Al-Ghazâlî (soufi d’origine persane, n. Khorâsân, 1058-1111), Al-Munqid min Adalâl (Erreur et délivrance), trad. Farid Jabre, Beyrouth, Librairie Orientale, 1969, p. 59-61

Texte
« Sache que les religions et les croyances des hommes sont diverses ; que les tendances de la communauté [musulmane] diffèrent, entre les groupes et les voies : océan profond où la majorité a sombré et dont une minorité s’est tirée. Chaque groupe pourtant se croit sauvé, « chacun se réjouissant de ce qu’il détient » (Coran, 23:54) », mais face à tous ceux-là qui croient détenir la vérité, « Pour moi, je n’ai jamais cessé, dès ma prime jeunesse, dès avant mes vingt ans jusqu’à ce jour (j’en ai plus de cinquante) de me lancer dans les profondeurs de cet océan et de (…) scruter la croyance de chaque groupe religieux ; j’examine les aspects cachés (…)

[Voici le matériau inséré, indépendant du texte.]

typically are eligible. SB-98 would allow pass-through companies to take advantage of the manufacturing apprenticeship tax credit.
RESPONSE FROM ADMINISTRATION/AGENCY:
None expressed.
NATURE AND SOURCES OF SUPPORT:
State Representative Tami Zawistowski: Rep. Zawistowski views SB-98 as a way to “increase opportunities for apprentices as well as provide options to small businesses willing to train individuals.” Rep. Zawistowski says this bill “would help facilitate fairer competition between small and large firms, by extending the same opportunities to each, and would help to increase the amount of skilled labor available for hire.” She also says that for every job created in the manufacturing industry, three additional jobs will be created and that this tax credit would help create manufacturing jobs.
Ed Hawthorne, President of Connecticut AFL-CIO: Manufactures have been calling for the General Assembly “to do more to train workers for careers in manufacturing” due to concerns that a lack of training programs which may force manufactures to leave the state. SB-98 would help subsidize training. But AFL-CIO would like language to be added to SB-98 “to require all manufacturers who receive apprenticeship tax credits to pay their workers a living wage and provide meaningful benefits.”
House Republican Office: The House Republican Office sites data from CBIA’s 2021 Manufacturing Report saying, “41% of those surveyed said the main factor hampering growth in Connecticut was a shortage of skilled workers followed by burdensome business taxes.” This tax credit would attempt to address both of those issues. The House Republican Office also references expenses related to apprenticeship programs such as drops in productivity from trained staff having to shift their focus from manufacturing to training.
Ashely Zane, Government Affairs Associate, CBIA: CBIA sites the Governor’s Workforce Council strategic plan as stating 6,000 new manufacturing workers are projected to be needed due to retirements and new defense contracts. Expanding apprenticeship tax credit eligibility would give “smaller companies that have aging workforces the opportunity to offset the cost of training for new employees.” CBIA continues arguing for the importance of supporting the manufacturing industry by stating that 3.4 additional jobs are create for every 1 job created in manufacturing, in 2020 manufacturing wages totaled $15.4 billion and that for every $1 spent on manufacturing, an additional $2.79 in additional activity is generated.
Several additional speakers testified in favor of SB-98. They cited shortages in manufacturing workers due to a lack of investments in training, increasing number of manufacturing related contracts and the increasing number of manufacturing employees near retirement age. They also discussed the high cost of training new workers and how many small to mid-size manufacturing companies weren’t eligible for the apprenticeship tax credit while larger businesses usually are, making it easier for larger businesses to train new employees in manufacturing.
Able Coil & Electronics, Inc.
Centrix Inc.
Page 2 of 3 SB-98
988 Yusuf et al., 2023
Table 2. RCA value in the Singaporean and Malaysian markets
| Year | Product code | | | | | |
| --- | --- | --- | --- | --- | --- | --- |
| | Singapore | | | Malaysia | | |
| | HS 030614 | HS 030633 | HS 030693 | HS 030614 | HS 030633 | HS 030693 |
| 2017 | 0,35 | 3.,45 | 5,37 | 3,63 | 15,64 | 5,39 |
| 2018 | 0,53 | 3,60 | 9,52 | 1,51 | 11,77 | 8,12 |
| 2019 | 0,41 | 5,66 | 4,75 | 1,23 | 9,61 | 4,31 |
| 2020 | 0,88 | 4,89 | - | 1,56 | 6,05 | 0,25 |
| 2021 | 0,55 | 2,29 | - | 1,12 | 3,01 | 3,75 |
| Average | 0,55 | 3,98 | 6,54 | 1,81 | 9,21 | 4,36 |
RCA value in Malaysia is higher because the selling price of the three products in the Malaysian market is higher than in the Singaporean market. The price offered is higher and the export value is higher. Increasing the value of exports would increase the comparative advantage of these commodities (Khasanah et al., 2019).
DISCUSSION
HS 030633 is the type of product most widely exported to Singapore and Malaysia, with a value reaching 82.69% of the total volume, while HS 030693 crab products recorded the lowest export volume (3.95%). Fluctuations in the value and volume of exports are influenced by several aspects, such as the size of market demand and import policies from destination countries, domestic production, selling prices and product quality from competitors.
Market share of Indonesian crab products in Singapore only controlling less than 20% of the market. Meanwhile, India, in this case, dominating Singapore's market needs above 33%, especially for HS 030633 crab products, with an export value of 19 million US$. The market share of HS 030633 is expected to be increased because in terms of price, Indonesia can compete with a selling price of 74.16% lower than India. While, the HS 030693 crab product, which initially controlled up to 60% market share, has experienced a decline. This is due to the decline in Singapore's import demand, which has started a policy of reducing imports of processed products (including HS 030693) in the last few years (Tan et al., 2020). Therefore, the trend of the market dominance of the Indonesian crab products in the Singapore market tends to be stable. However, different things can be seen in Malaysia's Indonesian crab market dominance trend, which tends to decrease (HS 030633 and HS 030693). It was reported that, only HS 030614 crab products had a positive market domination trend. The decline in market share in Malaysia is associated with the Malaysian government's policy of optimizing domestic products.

Je le fais pour séparer vrai et vain » et « Aux approches de l’adolescence, déjà s’étaient défaits en moi les liens traditionnels et brisées les convictions héréditaires. Je voyais bien que les enfants chrétiens ne grandissaient que dans le christianisme, les jeunes juifs que dans le judaïsme et les petits musulmans que dans l’islam » et donc « Une force intérieure me poussa à questionner l’authenticité (…) des croyances issues du conformisme des parents et des maîtres ».